Axeon's Thomas Revard - Climbing to New Heights from Indiana's Windswept Roads

Thomas Revard is climbing to prominence, literally. The 20-year-old Hagens Berman Axeon rider claimed his first pro victory at the Redlands Bicycle Classic this spring thanks to his climbing prowess. The reigning U.S. U23 criterium champ, he’s also learned to excel in flat races. Thomas grew up in Carmel, Ind., near Zipp’s factory and offices. He ran cross country on state championship teams and was involved in his family’s multigenerational bike shop, the Bike Line. We caught up with Thomas when he recently dropped by Zipp. Below is an edited transcript:

What was your expectation going into the Redlands Classic?

My role was to ride in support of Sean and Will, but heading into the final climb of stage 2 I countered a move and ended up getting a gap. It wasn’t necessarily the team plan going into it, but it ended up panning out pretty well. That put us in the yellow jersey, got us in a comfortable lead that we could possibly manage throughout the week. All around it was pretty special to me because it was my first pro win. Winning the GC would not have happened without the team.

Photo © Brian Sarno

You’re known as a strong climber but you also finish well in many criteriums. Has that been difficult to get that balance in your performance?

My recent success in criterium racing is mainly because of the fact I’m from Indiana. Being around the Midwest there’s a whole bunch of crits and not a lot of hilly road races, so I’ve kind of had to learn over the past few years to work that to my advantage and learn how to win races in a different way. Instead of just riding away from everybody up hill, I have to be a little bit smarter and be a little bit more tactically aware of what’s going on. The (Zipp and SRAM sponsored) Bissell ABG Giant Cycling Team really taught me how to race crits and helped my get a better understanding of how a race develops.

Are there any specific strategies you use? What wheels you follow, positioning? Power output?

Usually people who do a lot of crits have really high power outputs. I can’t put out 1,200 watts, but I can put out 400 watts and 500 watts for a long time. So I have to manage how much energy I’m using and decide at what points in the race I decide to attack. It’s usually from the middle until the end, because that’s when everybody is the most tired and those big power guys can’t put out as much without ‘burning matches.’

We always have wind blowing here in Central Indiana, and it’s pretty flat. How did that affect you as a rider? You’ve probably ridden a lot of miles alone over the years.

Definitely, living in Indiana teaches you how to deal with the wind. A lot of skinny guys like me don’t tend to fare very well with crosswinds and headwinds. But growing up in Indiana has got to be what it’s like growing up in Belgium. While it’s not exactly the same as Belgium, Indiana is really flat and there’s a whole lot of wind and not a whole lot of tree coverage, so you’re always dealing with the wind. You kind of have to work with the wind and use it to your advantage in training. Doing intervals into headwinds or doing intervals in crosswinds definitely helps prepare for certain scenarios for different races throughout the country and throughout the world.

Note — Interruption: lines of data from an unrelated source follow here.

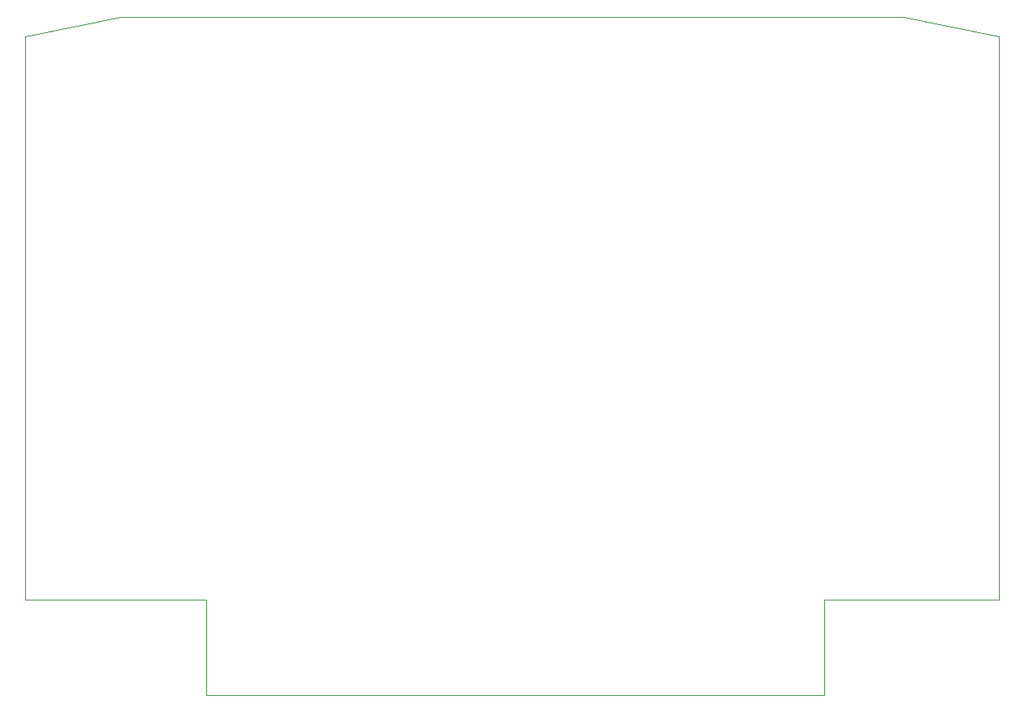
<source format=gbr>
%TF.GenerationSoftware,KiCad,Pcbnew,(6.0.2)*%
%TF.CreationDate,2022-10-23T12:11:52-05:00*%
%TF.ProjectId,REF1329_Optimized,52454631-3332-4395-9f4f-7074696d697a,rev?*%
%TF.SameCoordinates,Original*%
%TF.FileFunction,Profile,NP*%
%FSLAX46Y46*%
G04 Gerber Fmt 4.6, Leading zero omitted, Abs format (unit mm)*
G04 Created by KiCad (PCBNEW (6.0.2)) date 2022-10-23 12:11:52*
%MOMM*%
%LPD*%
G01*
G04 APERTURE LIST*
%TA.AperFunction,Profile*%
%ADD10C,0.002000*%
%TD*%
%TA.AperFunction,Profile*%
%ADD11C,0.100000*%
%TD*%
G04 APERTURE END LIST*
D10*
X97960000Y-125555000D02*
X97960200Y-66556000D01*
D11*
X107960000Y-64556000D02*
X97960200Y-66556000D01*
D10*
X116908000Y-135555700D02*
X116910000Y-125552000D01*
X107960000Y-64555700D02*
X189960000Y-64555700D01*
X199960000Y-66556000D02*
X199960200Y-125555000D01*
X116910000Y-125552000D02*
X97960000Y-125555000D01*
X181595000Y-125555000D02*
X199960200Y-125555000D01*
X181600000Y-135555700D02*
X116908000Y-135555700D01*
D11*
X189960000Y-64555700D02*
X199960000Y-66556000D01*
D10*
X181600000Y-135555700D02*
X181595000Y-125556000D01*
M02*

</source>
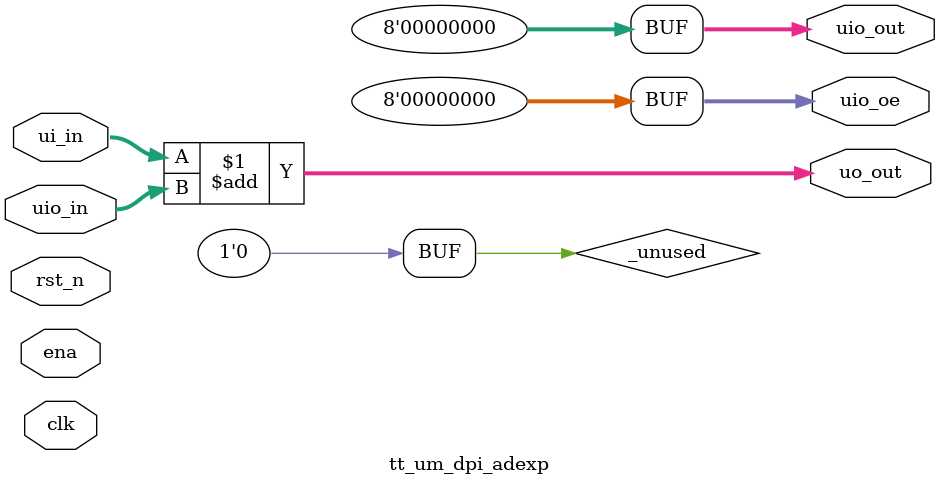
<source format=v>
/*
 * Copyright (c) 2024 Your Name
 * SPDX-License-Identifier: Apache-2.0
 */

`default_nettype none

module tt_um_dpi_adexp (
    input  wire [7:0] ui_in,    // Dedicated inputs
    output wire [7:0] uo_out,   // Dedicated outputs
    input  wire [7:0] uio_in,   // IOs: Input path
    output wire [7:0] uio_out,  // IOs: Output path
    output wire [7:0] uio_oe,   // IOs: Enable path (active high: 0=input, 1=output)
    input  wire       ena,      // always 1 when the design is powered, so you can ignore it
    input  wire       clk,      // clock
    input  wire       rst_n     // reset_n - low to reset
);

  // All output pins must be assigned. If not used, assign to 0.
  assign uo_out  = ui_in + uio_in;  // Example: ou_out is the sum of ui_in and uio_in
  assign uio_out = 0;
  assign uio_oe  = 0;

  // List all unused inputs to prevent warnings
  wire _unused = &{ena, clk, rst_n, 1'b0};

endmodule

</source>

You grew up in a multigenerational bike shop, Bike Line, here in the Indianapolis area. How did that influence your love for cycling?

I grew up riding really, really nice bikes! It also helped me get into racing because my dad raced when he was in college. He asked me when I was 8 years old, ‘You want to race?’ … My fist race was sponsored by the Zipp master’s team. It’s been fast forward ever since. Just growing up in a bike shop and being around cyclists really helped a lot.

When you were really young you had a nickname Little Schleck. Were Andy and Frank Schleck your first cycling heroes?

Yeah, they definitely were. When we were younger, my brother and I would ride and do little races down the cul-de-sac. We’d pretend we were in the Tour de France and we were the Schleck brothers…. The Schlecks, guys like Niki Terpstra, Fabian Cancellara, Peter Sagan, Vincenzo Nibali, all those guys were some of the riders I really liked a lot.

Beyond racing bikes, you also ran cross country at Carmel High School near Indianapolis and were part of how many state championship teams?

Three.

Looking back now, how did running at a high level with a lot of competition help you as a cyclist?

It helped build my aerobic engine. It also taught me a lot about what it’s like to be part of a team. I always excel in team environments. It’s just because I love giving leadouts as much as I love winning races. It definitely taught be how to be more of a people person and more about the team than about myself, which is a generally good quality.

Photo © Kevin Batchelor 

There can be a lot of pressure at a big cross country meets since your score helps or hurts the entire team. When you get into a team like Axeon, there also are big team expectations.

When I was in Redlands, I was asked several times how I was doing with the pressure. And my response was, I try not to think about what everybody else thinks and I try to think about what the team wants me to do and what I think I’m capable of doing. Just not letting the pressure of what everybody else thinks bother you is huge. It allows you to focus on what you’re doing instead of worrying about something that you can’t control.